La Corte chiarisce infine che le considerazioni esposte attengono esclusivamente al significato delle due locuzioni utilizzate dal legislatore ed alla impossibilità di includervi la condotta che ha oggetto esclusivamente una scheda SIM: diversa risulterebbe l’ipotesi in cui, contestualmente all’introduzione di una scheda SIM in istituti penitenziario, venisse rivenuto nella disponibilità dei detenuti un dispositivo ove la SIM potrebbe essere inserita, o nel caso in cui venisse accertato che il detenuto era in grado di fare “affidamento” su un dispositivo di un operatore penitenziario “compiacente” o corrotto.
Esulano dal confine della norma incriminatrice tutte le diverse condotte connotate dal frazionamento del singolo dispositivo o dall’introduzione in tempi diversi delle singole parti: ciò perché, l’oggetto materiale delle condotte alternativamente incriminate dall’art. 391-ter c.p. si riferisce non a singole parti materiali e/o accessori, ma al dispositivo immediatamente utilizzabile, eventualmente anche in ragione della sussistenza delle condizioni per la comunicazione con l’esterno.

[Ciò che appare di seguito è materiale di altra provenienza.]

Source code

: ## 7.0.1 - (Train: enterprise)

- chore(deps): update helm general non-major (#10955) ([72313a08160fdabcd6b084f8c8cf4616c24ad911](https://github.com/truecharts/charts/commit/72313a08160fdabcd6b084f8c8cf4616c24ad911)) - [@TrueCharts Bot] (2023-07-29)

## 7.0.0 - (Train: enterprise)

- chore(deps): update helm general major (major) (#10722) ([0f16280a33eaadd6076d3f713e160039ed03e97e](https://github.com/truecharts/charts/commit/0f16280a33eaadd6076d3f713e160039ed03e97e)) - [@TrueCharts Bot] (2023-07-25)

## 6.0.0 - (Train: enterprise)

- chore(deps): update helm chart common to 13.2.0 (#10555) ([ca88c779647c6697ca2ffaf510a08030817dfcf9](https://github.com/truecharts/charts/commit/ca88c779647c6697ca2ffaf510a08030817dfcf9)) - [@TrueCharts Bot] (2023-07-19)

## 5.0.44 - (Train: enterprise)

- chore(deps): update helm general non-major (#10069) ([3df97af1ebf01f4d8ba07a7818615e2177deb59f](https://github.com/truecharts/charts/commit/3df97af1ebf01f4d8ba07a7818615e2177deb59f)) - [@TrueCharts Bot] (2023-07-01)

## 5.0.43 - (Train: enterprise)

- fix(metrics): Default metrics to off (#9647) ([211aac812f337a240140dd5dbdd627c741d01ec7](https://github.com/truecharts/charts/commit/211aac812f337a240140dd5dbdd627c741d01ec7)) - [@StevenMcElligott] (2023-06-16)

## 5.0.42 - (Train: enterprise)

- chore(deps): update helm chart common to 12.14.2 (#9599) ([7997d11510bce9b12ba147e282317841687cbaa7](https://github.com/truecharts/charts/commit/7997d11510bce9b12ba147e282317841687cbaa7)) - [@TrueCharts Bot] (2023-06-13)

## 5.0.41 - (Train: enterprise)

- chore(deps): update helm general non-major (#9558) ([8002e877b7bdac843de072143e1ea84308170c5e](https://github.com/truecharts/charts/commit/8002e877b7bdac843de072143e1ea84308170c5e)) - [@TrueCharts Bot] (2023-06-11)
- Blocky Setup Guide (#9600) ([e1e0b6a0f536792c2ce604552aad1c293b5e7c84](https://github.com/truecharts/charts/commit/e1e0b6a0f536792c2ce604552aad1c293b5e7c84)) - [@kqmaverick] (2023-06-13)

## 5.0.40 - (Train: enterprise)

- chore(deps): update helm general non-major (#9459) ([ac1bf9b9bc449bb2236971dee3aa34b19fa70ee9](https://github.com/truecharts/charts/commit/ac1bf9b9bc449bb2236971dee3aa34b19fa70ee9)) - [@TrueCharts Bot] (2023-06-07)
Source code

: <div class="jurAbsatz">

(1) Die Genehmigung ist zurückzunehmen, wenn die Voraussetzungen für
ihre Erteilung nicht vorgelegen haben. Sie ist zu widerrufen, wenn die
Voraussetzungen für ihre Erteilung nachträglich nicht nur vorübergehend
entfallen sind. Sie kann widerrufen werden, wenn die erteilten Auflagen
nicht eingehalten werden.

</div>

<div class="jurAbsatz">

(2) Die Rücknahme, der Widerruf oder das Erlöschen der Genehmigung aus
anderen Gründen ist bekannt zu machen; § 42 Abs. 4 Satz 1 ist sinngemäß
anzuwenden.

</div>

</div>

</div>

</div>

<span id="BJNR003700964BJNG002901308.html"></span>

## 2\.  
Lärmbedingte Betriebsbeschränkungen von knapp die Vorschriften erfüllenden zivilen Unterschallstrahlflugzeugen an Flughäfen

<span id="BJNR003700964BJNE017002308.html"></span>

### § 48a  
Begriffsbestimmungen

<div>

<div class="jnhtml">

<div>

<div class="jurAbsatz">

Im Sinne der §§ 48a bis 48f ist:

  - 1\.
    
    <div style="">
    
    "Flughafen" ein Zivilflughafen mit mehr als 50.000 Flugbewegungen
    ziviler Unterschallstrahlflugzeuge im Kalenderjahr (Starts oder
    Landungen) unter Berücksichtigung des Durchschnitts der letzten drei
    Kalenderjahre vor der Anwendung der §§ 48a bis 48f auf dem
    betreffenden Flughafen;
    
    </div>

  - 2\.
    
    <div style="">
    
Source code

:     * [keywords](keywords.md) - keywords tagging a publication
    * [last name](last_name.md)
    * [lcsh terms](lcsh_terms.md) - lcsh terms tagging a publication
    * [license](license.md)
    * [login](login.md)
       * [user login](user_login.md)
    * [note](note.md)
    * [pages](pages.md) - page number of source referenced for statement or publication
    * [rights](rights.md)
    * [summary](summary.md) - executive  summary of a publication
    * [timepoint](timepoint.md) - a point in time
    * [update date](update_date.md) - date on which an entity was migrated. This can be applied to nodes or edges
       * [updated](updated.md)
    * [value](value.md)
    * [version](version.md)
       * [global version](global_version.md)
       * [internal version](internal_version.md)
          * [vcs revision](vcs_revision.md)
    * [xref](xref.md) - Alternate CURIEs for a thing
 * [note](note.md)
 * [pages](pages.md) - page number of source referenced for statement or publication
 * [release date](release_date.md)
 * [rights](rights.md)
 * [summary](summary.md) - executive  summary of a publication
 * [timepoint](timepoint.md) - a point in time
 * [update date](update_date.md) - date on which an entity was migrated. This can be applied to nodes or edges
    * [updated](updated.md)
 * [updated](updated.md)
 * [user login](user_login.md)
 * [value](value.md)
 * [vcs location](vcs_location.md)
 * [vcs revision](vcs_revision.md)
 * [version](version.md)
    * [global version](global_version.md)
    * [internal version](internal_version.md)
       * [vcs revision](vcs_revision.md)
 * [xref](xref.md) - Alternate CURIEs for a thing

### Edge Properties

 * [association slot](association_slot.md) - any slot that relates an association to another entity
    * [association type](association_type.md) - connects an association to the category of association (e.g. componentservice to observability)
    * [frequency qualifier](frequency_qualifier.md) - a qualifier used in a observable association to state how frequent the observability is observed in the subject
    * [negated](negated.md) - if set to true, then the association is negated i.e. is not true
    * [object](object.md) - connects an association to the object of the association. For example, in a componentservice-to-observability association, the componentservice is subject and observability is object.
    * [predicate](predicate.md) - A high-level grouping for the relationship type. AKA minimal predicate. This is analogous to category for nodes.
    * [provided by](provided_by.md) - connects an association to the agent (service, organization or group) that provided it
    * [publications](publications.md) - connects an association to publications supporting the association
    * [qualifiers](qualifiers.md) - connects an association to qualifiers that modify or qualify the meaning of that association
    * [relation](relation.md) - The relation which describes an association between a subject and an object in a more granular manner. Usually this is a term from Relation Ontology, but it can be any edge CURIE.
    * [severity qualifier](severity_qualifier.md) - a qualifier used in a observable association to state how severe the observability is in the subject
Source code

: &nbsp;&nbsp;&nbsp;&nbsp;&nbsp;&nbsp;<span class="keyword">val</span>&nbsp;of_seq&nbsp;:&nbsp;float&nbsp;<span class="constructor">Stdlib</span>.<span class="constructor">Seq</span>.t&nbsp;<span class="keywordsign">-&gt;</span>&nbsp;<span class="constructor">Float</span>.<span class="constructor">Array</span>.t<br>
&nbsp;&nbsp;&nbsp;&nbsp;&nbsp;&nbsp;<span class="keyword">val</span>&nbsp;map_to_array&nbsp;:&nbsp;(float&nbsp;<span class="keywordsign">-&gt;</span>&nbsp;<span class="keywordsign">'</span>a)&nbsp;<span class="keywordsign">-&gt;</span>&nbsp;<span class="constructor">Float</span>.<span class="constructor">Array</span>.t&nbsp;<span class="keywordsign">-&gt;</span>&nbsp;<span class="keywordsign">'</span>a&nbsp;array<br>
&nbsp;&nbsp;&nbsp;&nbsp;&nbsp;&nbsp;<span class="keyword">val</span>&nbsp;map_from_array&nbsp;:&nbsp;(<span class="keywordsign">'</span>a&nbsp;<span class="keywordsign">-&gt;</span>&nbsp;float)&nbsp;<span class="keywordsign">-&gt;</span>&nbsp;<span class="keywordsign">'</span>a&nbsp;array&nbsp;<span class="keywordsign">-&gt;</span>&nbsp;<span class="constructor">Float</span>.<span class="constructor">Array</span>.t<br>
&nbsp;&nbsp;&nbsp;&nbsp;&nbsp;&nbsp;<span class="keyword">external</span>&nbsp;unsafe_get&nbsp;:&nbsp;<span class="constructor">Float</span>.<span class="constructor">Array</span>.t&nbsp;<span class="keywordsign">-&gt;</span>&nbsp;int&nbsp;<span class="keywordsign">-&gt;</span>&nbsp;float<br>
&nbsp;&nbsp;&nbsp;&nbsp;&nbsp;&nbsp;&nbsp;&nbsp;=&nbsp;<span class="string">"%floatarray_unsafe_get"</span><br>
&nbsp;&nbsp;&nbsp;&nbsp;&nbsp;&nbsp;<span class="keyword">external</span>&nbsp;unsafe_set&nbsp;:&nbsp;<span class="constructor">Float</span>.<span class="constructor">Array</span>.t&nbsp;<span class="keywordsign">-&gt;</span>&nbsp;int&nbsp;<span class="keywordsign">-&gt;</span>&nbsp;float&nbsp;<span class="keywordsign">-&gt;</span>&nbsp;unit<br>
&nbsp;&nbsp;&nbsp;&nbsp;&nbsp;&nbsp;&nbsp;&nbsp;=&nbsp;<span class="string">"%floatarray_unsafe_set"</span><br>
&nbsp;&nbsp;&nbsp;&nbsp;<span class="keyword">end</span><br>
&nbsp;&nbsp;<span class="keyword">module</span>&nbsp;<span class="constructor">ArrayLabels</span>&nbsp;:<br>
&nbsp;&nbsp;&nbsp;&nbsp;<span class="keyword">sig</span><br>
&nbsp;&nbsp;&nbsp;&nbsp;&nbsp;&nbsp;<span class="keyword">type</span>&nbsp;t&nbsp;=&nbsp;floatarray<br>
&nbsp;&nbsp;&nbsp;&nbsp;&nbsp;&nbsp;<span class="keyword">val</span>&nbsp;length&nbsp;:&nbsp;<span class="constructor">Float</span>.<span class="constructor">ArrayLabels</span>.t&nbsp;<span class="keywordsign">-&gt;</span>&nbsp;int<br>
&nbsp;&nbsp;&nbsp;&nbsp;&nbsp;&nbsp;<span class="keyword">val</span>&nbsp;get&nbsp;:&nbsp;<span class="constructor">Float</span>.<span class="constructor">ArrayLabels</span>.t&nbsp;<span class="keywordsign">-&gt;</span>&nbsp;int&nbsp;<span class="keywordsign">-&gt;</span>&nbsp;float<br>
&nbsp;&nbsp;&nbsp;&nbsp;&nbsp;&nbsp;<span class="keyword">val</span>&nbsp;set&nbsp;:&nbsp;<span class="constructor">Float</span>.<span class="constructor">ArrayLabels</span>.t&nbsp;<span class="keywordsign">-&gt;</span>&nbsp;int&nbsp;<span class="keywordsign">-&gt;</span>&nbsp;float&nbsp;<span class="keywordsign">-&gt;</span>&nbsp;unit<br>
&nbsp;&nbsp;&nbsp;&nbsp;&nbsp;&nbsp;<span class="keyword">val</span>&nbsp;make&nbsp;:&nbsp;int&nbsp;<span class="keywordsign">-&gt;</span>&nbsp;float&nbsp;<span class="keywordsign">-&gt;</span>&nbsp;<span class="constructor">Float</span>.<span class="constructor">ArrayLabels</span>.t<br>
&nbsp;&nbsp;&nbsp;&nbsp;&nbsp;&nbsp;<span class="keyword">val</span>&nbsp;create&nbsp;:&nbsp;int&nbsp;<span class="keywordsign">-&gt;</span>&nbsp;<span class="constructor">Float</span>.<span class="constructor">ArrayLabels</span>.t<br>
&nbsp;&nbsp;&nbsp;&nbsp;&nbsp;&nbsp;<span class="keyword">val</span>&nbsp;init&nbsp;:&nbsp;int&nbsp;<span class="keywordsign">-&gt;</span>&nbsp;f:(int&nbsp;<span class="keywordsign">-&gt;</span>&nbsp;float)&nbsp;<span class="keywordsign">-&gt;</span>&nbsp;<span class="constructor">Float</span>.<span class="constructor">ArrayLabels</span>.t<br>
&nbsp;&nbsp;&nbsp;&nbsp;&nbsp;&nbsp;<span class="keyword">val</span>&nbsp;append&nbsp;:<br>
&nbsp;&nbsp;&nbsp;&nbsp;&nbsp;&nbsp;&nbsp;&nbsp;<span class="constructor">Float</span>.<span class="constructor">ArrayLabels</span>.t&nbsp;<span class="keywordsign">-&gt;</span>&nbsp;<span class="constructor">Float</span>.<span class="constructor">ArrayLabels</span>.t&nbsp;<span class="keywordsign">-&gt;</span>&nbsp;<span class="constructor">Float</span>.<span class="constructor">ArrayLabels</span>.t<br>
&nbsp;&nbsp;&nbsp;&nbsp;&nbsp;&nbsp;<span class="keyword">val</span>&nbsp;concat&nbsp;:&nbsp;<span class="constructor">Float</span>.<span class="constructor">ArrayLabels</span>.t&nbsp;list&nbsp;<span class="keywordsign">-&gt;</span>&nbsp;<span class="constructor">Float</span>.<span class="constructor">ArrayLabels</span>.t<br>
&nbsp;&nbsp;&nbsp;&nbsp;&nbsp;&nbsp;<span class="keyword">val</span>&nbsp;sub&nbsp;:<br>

Difatti, tali condotte si pongono in netto contrasto con il principio di legalità e di tassatività, spettando al solo legislatore la valutazione in merito all’eventuale modifica della norma incriminatrice e all’estensione dell’oggetto materiale delle condotte tipizzate anche alle parti o agli accessori dei dispositivi destinati alle comunicazioni.
Conclusioni
La Suprema Corte reputa non ammissibile il ricorso e lo rigetta per la motivazione sopra enunciate.